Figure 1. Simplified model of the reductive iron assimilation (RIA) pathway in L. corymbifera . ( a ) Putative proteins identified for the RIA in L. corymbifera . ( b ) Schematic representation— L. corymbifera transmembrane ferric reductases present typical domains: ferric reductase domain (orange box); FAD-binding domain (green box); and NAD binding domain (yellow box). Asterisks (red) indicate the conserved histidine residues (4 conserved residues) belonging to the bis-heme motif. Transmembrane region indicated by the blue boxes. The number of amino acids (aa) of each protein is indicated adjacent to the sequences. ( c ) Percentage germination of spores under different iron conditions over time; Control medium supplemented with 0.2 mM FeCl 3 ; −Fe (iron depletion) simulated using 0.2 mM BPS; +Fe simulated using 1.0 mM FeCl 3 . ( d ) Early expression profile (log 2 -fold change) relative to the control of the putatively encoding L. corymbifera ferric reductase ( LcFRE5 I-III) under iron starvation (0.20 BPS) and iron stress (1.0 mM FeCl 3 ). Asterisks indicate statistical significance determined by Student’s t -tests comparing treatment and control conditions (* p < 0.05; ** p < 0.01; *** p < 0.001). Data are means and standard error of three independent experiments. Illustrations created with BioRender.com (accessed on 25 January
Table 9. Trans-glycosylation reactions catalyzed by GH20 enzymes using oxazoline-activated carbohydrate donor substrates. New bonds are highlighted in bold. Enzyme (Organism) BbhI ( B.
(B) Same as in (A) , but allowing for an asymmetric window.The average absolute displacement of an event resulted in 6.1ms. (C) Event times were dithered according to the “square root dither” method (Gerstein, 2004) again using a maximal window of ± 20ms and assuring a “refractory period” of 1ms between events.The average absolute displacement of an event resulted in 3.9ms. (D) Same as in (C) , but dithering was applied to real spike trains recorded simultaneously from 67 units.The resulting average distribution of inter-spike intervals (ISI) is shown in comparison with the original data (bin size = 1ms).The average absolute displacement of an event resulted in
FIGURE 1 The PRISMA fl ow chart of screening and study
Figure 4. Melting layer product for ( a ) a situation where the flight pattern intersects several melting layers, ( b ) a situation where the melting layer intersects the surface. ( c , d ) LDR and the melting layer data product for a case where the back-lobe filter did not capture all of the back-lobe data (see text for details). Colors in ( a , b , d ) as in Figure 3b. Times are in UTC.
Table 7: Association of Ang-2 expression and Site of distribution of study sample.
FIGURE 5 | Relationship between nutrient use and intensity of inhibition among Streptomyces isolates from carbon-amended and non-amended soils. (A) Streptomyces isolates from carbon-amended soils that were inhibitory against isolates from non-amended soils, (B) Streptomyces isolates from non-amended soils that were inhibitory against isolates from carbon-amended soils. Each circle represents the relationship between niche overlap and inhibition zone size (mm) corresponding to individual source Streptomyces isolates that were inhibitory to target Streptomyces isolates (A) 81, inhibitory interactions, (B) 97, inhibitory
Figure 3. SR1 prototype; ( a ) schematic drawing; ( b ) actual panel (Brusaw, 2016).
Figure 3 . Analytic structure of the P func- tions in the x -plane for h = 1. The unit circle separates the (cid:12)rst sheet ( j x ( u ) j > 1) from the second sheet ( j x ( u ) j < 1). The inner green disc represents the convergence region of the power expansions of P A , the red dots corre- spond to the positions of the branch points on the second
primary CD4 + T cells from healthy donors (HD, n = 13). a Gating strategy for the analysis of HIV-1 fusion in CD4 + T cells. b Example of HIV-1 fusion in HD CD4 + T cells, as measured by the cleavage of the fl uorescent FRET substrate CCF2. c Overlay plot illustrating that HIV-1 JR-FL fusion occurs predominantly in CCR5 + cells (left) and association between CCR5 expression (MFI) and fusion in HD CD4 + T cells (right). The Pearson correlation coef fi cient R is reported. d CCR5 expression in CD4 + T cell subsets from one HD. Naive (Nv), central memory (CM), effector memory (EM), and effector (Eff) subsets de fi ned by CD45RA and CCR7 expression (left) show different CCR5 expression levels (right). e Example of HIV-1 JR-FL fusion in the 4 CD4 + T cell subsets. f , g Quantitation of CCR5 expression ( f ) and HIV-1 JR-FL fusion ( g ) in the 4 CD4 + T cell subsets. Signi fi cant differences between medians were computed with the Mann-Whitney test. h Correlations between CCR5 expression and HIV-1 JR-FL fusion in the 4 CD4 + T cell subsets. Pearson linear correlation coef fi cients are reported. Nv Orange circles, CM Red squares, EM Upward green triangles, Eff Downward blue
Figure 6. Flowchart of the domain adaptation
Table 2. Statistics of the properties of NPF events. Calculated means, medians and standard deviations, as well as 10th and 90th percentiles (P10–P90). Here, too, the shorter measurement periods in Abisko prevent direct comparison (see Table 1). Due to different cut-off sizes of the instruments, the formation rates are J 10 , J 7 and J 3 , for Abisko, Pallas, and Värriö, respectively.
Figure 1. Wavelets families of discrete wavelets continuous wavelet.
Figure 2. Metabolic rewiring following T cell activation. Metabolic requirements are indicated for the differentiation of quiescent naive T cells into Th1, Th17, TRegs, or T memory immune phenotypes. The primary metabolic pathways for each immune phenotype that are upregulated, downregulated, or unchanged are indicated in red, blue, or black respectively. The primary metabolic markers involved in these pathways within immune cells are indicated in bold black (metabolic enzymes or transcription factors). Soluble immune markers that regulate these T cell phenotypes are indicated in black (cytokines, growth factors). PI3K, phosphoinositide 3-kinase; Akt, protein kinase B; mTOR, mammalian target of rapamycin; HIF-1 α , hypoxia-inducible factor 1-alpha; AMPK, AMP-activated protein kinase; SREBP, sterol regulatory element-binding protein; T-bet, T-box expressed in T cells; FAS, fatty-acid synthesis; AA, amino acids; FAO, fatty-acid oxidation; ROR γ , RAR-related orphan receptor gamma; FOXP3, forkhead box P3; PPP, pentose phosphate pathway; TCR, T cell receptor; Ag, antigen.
----
*Task to complete*. Find every line in the records that contains the word "comparison"; copy those lines.

*Answer space*.
(B) Same as in (A) , but allowing for an asymmetric window.The average absolute displacement of an event resulted in 6.1ms. (C) Event times were dithered according to the “square root dither” method (Gerstein, 2004) again using a maximal window of ± 20ms and assuring a “refractory period” of 1ms between events.The average absolute displacement of an event resulted in 3.9ms. (D) Same as in (C) , but dithering was applied to real spike trains recorded simultaneously from 67 units.The resulting average distribution of inter-spike intervals (ISI) is shown in comparison with the original data (bin size = 1ms).The average absolute displacement of an event resulted in
Table 2. Statistics of the properties of NPF events. Calculated means, medians and standard deviations, as well as 10th and 90th percentiles (P10–P90). Here, too, the shorter measurement periods in Abisko prevent direct comparison (see Table 1). Due to different cut-off sizes of the instruments, the formation rates are J 10 , J 7 and J 3 , for Abisko, Pallas, and Värriö, respectively.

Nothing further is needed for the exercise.